## About this exercise
Pick out every line of the records that holds the string "akumulatora" and copy each one.

## Data provided

+++++

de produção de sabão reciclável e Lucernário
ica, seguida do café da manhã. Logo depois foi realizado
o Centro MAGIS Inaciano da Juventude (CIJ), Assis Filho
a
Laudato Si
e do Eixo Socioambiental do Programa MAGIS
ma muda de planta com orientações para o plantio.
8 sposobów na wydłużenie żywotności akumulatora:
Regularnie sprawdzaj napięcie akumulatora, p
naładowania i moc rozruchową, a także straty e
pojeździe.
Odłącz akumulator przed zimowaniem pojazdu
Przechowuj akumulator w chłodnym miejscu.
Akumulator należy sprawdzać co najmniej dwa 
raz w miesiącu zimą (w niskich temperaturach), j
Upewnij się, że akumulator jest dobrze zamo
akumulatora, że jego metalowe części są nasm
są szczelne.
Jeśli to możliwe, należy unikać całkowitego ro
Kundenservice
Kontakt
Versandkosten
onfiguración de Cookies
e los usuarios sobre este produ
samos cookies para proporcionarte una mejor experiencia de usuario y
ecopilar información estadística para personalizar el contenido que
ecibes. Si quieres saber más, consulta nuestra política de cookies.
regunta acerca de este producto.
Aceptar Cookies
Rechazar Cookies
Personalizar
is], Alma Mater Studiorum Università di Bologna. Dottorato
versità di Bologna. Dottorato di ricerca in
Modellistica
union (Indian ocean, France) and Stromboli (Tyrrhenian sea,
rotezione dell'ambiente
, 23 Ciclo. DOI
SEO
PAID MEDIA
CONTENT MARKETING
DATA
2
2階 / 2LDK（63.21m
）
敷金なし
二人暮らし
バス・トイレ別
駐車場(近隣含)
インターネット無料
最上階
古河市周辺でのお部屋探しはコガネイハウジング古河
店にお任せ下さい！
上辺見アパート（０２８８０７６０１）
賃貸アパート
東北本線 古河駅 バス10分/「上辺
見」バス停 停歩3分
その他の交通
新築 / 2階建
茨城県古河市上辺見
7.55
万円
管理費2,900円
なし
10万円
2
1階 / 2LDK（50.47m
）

+++++

## Response
8 sposobów na wydłużenie żywotności akumulatora:
Regularnie sprawdzaj napięcie akumulatora, p
akumulatora, że jego metalowe części są nasm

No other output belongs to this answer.